Sanibel Historical Museum Bequeathed Two Acquisitions

by SC Reporter Ariadna Ampudia

The Sanibel Historical Preservation Committee announced two acquisitions bequeathed to the Sanibel Historical Museum and Village during the committee’s January meeting, held at City Hall.

The two acquisitions are a map of Florida from the year 1846 and a quilt owned by Kay Wightman, an islander who dedicated 30 years to being a docent at the museum. The museum, located on Dunlop Road, will use the two new items during tours and a quilt show.

The 1846 map belonged to Stephen and Enid Oresman, who also donated the item to the museum. The map was constructed and drawn by S. Augustus Mitchell, a world-renowned cartographer.

Emilie Alfino, the museum’s executive director, said the map had a unique spelling of the Sanibel and Captiva Islands. Sanibel was spelled “Sanybel” and Captiva was spelled “Captive.” There was also a letter attached to the back of the map, addressed to the owners of the map, she said.

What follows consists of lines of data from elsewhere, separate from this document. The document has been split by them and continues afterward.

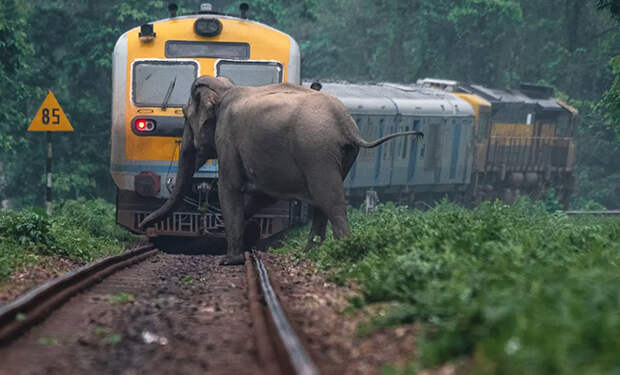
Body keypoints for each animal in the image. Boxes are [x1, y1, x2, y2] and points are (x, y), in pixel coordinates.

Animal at [140, 75, 422, 264]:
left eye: (185, 116)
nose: (143, 226)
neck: (226, 89)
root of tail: (346, 124)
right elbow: (263, 195)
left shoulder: (228, 137)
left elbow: (229, 187)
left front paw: (229, 260)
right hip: (344, 155)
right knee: (323, 202)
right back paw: (308, 252)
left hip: (316, 151)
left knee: (329, 199)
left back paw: (341, 252)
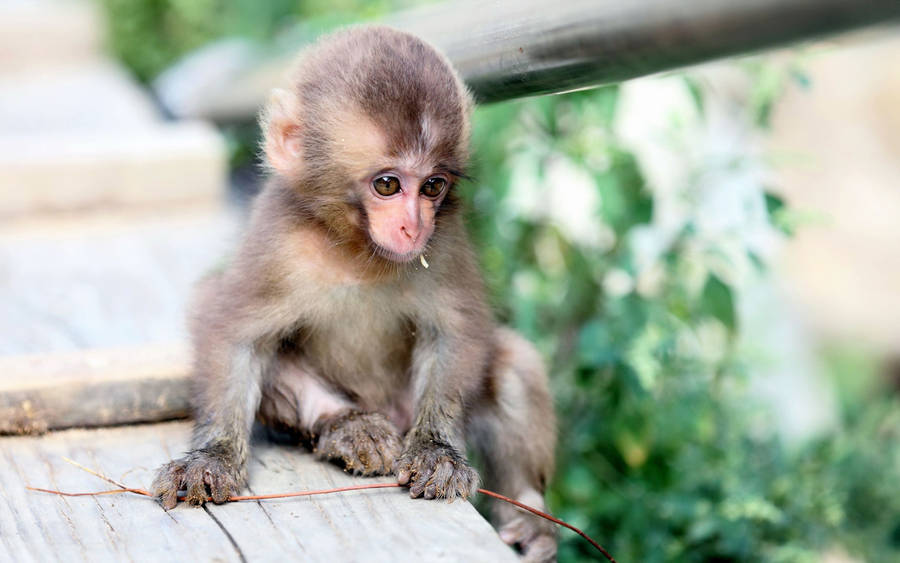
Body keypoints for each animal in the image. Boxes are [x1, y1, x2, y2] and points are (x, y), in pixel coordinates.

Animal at [152, 26, 557, 561]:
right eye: (387, 185)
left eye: (433, 187)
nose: (413, 227)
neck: (355, 249)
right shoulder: (275, 239)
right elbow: (227, 328)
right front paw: (212, 456)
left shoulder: (444, 240)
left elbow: (458, 329)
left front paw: (436, 450)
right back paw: (347, 425)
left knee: (512, 361)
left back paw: (529, 514)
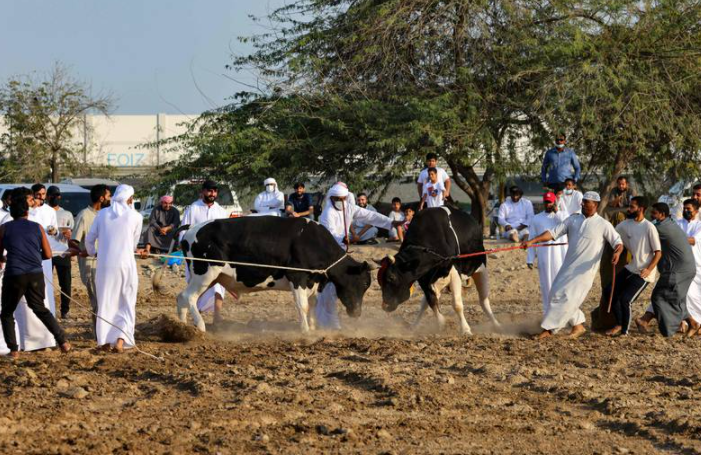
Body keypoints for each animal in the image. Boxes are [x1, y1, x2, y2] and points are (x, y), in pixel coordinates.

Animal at [179, 217, 378, 332]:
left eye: (367, 285)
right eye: (361, 283)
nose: (357, 312)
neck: (310, 240)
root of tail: (192, 228)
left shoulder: (313, 281)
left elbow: (312, 305)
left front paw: (313, 328)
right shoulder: (297, 276)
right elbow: (303, 305)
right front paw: (306, 331)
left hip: (210, 278)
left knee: (180, 297)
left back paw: (182, 327)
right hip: (205, 274)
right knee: (188, 297)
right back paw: (200, 326)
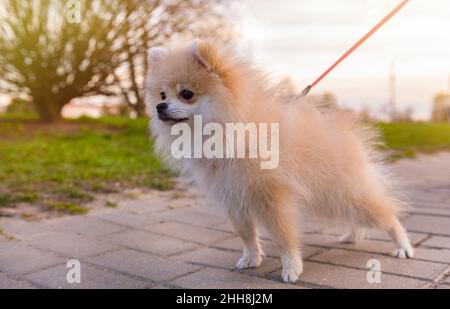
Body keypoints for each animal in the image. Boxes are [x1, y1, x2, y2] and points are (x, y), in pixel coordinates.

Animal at [146, 40, 414, 282]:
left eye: (187, 94)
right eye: (162, 93)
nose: (160, 106)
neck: (231, 133)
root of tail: (349, 136)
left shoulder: (272, 197)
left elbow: (283, 236)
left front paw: (291, 268)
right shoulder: (233, 196)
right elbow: (246, 234)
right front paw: (251, 259)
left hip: (346, 192)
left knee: (388, 215)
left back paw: (402, 246)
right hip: (330, 198)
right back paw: (352, 235)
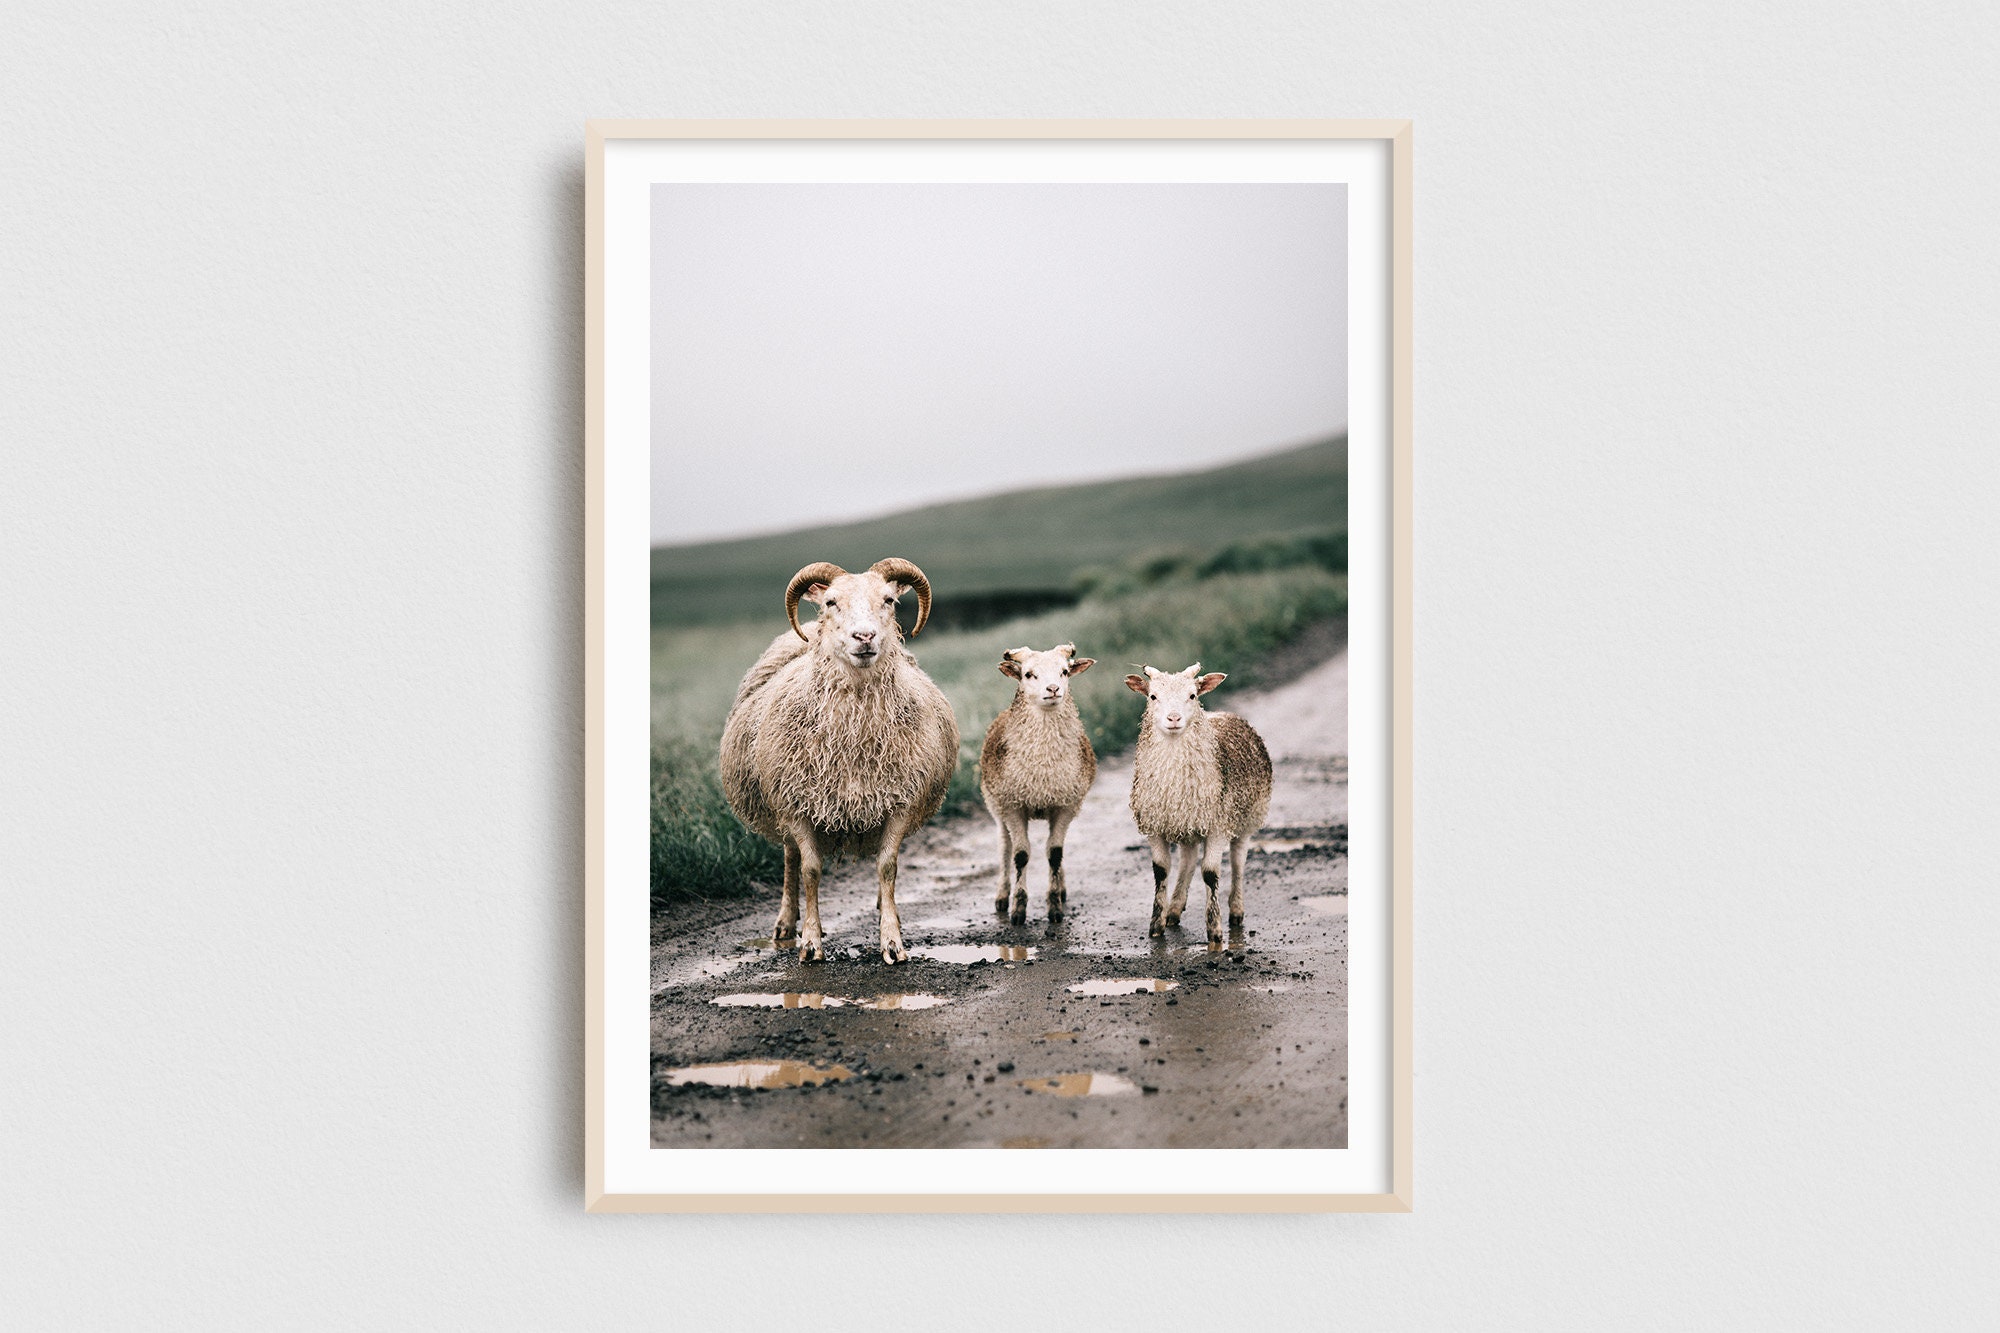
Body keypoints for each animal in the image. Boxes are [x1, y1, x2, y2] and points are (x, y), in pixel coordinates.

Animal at [719, 557, 960, 964]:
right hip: (781, 802)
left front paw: (891, 940)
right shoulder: (797, 805)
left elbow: (887, 867)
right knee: (790, 861)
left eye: (889, 600)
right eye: (831, 602)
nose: (864, 637)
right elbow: (811, 871)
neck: (853, 740)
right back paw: (786, 923)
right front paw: (811, 943)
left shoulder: (899, 801)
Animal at [979, 643, 1098, 925]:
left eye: (1064, 671)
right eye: (1028, 674)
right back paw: (1002, 896)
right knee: (1004, 847)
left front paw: (1054, 908)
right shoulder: (1013, 806)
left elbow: (1054, 853)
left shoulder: (1065, 806)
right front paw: (1018, 910)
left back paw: (1062, 890)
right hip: (996, 807)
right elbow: (1020, 855)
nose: (1053, 689)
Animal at [1125, 663, 1273, 943]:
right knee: (1188, 859)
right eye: (1153, 696)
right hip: (1188, 823)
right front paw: (1156, 925)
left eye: (1192, 696)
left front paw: (1214, 930)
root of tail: (1226, 714)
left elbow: (1210, 873)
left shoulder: (1218, 825)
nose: (1173, 718)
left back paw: (1236, 910)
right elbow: (1161, 870)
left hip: (1247, 818)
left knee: (1238, 860)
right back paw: (1174, 909)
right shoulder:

“Dear Enid and Steve, this Florida map complete with Sanibel with a y, was published in 1846 in a new universal atlas containing maps of the various empires, kingdoms, and republics of the world,” Alfino read directly from the letter.

The second acquisition was a quilt made by Wightman, patterned with red and white colors. After Wightman’s recent death, her husband donated the quilt to the museum and it will later be added the permanent collection.

“We’re always happy to get clothes that have some connection to an islander,” Alfino said. Wightman’s work as a docent was one that left a mark, as she was one of the many workers who “ran the museum,” while it was functioning under the city before becoming a nonprofit corporation, she said.

New homes to be demolished, update on previous home

Sanibel City Planner Craig Chandler revealed to committee members, during his Planning Department liaison report, two new additional homes located at 2431 Periwinkle Way and 2477 Periwinkle Way were granted a demolition permit for a home built prior to 1963.

The properties are not listed on the committee’s historic buildings resources list, which details buildings or houses that have historic significance. Chandler describes the process as being a “redevelopment construction,” as the homes will later be remodeled into a commercial and residential area.

Chandler also gave an update on a permit granted to demolish a home located on South Yachtmans Drive, discussed in the committee meeting in December.

He said an administrative policy now requires photographs of any proposed demolition on a property to be taken before issuing a demolition permit. Although the proper documentation was completed, due to the holiday season and schedule, the photographs will be provided to committee members in next month’s meeting.